En 1961, il est assistant-réalisateur pour Jean-Pierre Melville sur Léon Morin, Prêtre. Il sera attaché de presse un bon 10 ans, entre 1964 et 1974. Il sera l'attaché de presse de Godard, mais aussi de Stanley Kubrick pour 2001: A Space Odyssey, A Clock Work Orange et Barry Lyndon. Tavernier aura le culot de lui envoyer comme télégramme : "Comme artiste, vous êtes génial, comme patron, vous êtes un imbécile".
Après deux segments dans des films en 1964, et deux scénarios tournés par d'autres, c'est 10 ans plus tard qu'il obtient un bon succès comme réalisateur avec l'adaptation d'un roman de George Simenon. C'est une première collaboration avec Phillipe Noiret et une grande confiance mutuelle s'installe entre les deux. Ils travailleront souvent ensemble. De multiples parallèles avec Martin Scorcese peuvent se faire avec Tavernier. Il réutilisent régulièrement des acteurs avec lesquels il a travaillé et son travail en faveur de la conservation, la diffusion, l'apprentissage et la connaissance des oeuvres sont irréprochables. C'est un vrai nerd du cinéma.

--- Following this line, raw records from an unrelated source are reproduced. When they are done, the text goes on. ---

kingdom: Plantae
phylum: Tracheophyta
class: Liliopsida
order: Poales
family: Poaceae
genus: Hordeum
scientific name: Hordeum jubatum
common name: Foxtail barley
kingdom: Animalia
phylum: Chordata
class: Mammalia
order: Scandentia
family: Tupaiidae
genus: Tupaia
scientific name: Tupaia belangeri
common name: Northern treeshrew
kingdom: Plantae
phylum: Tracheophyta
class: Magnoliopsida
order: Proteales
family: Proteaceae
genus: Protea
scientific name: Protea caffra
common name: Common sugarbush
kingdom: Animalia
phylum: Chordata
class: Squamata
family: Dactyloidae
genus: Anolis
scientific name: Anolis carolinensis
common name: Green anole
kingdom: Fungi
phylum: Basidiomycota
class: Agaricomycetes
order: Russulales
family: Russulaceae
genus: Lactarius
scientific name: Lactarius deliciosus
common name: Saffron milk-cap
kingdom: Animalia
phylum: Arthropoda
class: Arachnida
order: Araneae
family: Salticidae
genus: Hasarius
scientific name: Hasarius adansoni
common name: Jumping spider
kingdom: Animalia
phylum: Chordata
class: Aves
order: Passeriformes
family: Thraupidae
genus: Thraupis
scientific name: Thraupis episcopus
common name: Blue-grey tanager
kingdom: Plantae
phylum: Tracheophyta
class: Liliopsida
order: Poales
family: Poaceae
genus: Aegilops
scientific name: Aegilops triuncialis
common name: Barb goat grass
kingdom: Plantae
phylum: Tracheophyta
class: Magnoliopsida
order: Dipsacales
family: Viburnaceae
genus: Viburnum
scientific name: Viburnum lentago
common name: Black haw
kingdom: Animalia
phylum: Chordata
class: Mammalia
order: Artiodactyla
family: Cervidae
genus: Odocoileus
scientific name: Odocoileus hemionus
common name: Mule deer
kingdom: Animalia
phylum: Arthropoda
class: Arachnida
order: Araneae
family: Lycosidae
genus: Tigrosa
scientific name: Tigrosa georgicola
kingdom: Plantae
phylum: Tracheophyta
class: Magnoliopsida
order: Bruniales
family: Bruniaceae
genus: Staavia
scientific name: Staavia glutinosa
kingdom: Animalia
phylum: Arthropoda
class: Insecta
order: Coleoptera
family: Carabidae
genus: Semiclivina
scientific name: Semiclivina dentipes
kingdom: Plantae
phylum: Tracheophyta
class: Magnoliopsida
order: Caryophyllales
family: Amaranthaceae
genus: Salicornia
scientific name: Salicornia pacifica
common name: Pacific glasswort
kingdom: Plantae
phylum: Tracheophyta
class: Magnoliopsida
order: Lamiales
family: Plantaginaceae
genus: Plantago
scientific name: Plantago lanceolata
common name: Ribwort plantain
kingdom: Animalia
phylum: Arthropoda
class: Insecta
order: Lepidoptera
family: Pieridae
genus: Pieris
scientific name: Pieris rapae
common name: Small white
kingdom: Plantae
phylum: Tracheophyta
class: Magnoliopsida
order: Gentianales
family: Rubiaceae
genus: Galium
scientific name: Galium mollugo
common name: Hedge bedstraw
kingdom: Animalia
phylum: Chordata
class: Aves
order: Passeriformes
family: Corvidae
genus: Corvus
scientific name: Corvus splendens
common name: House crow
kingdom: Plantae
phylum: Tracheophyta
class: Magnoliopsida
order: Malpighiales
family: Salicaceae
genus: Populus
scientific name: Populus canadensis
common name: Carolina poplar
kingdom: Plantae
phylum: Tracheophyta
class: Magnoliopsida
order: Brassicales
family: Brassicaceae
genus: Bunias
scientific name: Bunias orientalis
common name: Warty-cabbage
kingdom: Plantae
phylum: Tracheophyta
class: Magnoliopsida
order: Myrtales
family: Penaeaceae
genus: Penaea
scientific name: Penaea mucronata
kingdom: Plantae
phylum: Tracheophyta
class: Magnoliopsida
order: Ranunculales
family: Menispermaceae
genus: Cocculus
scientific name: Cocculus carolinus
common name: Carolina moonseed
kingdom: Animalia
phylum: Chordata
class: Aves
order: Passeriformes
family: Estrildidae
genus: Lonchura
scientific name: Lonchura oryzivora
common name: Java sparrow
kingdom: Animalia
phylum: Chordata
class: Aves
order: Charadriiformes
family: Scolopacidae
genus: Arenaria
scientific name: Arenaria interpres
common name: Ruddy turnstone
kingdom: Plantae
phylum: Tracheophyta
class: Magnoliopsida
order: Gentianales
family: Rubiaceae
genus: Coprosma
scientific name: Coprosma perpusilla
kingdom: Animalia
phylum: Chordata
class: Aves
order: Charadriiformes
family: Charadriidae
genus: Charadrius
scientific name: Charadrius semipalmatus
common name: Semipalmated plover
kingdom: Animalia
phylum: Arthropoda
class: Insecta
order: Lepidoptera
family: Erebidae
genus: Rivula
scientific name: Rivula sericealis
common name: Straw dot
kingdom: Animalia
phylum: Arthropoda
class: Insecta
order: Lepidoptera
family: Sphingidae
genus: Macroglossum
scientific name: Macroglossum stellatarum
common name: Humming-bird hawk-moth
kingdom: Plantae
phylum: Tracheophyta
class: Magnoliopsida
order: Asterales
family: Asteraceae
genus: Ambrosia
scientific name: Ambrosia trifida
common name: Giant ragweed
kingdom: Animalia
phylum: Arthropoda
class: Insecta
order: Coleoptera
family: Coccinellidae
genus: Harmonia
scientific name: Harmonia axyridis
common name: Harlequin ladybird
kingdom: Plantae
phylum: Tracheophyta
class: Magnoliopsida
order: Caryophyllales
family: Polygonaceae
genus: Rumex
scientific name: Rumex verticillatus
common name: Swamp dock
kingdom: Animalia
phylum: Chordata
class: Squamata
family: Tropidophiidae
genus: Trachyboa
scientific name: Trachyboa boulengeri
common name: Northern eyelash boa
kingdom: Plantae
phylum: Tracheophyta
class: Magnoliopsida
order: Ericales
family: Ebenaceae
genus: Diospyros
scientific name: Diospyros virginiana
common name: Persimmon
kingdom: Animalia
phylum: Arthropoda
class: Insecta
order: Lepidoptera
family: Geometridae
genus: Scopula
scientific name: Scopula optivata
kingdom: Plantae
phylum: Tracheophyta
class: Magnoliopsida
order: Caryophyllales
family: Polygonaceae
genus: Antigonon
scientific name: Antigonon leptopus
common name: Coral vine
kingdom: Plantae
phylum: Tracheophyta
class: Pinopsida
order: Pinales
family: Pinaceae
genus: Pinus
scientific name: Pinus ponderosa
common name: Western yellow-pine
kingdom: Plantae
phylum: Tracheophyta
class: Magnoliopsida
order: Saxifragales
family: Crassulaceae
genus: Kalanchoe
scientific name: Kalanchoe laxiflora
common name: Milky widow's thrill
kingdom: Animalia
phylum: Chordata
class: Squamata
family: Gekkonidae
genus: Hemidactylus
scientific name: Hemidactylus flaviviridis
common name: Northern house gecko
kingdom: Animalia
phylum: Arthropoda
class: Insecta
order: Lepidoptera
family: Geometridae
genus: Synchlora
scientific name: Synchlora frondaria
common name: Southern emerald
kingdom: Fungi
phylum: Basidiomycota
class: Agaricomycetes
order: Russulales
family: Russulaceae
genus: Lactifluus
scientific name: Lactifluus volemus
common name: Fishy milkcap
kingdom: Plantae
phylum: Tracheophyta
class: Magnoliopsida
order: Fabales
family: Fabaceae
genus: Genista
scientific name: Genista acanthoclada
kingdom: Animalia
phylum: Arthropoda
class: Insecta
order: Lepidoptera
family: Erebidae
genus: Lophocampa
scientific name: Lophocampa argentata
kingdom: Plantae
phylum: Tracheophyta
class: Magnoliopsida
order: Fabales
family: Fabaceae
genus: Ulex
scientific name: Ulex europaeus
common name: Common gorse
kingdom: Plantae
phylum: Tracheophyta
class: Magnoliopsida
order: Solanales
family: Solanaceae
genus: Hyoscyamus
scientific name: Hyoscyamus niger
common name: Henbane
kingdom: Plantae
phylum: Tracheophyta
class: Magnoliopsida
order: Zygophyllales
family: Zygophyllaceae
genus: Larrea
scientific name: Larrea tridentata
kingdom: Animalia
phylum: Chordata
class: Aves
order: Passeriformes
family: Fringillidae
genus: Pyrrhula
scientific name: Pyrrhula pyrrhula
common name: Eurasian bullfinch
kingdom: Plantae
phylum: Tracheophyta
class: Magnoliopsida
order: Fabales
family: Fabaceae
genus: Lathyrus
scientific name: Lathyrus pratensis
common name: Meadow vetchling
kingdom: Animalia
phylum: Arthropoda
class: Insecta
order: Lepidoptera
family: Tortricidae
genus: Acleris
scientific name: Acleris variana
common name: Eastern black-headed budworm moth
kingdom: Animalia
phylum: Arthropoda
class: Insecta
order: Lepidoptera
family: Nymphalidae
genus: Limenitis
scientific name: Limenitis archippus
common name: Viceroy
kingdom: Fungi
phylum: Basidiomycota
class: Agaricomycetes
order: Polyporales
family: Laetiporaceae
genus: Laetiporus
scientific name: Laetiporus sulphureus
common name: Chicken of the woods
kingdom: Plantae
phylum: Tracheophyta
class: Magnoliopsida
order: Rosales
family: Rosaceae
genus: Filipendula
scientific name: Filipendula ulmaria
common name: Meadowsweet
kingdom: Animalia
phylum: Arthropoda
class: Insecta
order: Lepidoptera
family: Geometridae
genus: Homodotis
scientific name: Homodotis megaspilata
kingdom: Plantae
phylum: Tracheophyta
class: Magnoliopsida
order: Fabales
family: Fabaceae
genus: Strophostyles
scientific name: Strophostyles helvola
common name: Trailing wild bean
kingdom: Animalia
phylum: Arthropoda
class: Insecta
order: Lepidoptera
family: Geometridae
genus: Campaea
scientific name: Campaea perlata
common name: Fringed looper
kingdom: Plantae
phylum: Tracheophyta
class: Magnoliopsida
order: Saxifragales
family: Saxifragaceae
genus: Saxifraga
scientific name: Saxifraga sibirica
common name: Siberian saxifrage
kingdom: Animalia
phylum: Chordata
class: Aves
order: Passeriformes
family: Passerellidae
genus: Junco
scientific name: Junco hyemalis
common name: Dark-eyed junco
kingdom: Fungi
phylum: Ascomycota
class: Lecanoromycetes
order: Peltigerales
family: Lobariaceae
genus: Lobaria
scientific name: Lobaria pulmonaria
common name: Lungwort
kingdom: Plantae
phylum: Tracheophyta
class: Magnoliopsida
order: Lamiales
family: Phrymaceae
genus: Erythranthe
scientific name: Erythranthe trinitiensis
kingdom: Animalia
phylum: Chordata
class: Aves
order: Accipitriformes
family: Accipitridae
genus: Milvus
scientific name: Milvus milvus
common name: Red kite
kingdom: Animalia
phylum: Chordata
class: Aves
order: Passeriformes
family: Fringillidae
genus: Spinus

Discipliné, il tourne un film par année entre 1974 et 1977. Les deux suivants mettent encore en vedette Phillipe Noiret. Et rallient grand public et critiques. En 1977, il signe une co-scénarisation de Christine Pascale la mettant en vedette, ainsi que Michel Piccoli. La même année il commence la production. Il sera toujours intéressé par l'investissement, financier, affectif ou moral que l'on fait dans un film.
Avec Romy Schneider, Harvey Keitel et Harry Dean Stanton, Tavernier offre un regard futuriste, en 1980, sur nos rapports à la télévision et sur le voyeurisme. Un film prémonitoire annonçant les télé-réalités. Il tourne avec Nathalie Baye la même année, puis frappe fort avec Phillipe Noiret et Isabelle Huppert, l'année suivante. Il fera deux courts-métrage et de la télévision avant d'offrir un documentaire franco-américain sur une amitié entre un Français et un Étatsunien, tissé autour du cinéma et de la musique. L'utilisation de la musique sera toujours importante dans les films de Tavernier.
Il était marié à Colo Tavernier de 1965 à 1981. Avec elle, il signe un scénario plaçant l'action en 1912, chez un peintre sans réel génie au crépuscule de sa vie, film qui donnera des Césars aux scénaristes, au directeur photo Bruno de Keyzer et à Sabine Azéma, comme meilleure actrice, avec Un Dimanche à la Campagne. Il gagne aussi le dernier Grand Prix du Cinéma Français, ainsi que la prix de la Mise en scène au Festival de Cannes.
Inspiré d'une biographie de Bud Powell, il présente un film racontant la vie romancée du saxophoniste Lester Young et du pianiste Bud Powell, sans en utiliser les noms. Dexter Gordon, François Cluzet et Herbie Hancock (qui signe aussi la trame sonore) sont de la distribution. Tout comme Martin Scorcese, qui ne pouvait que lui trouver des affinités communes. Le film remporte l'Oscar du meilleur film étranger, à Hollywood.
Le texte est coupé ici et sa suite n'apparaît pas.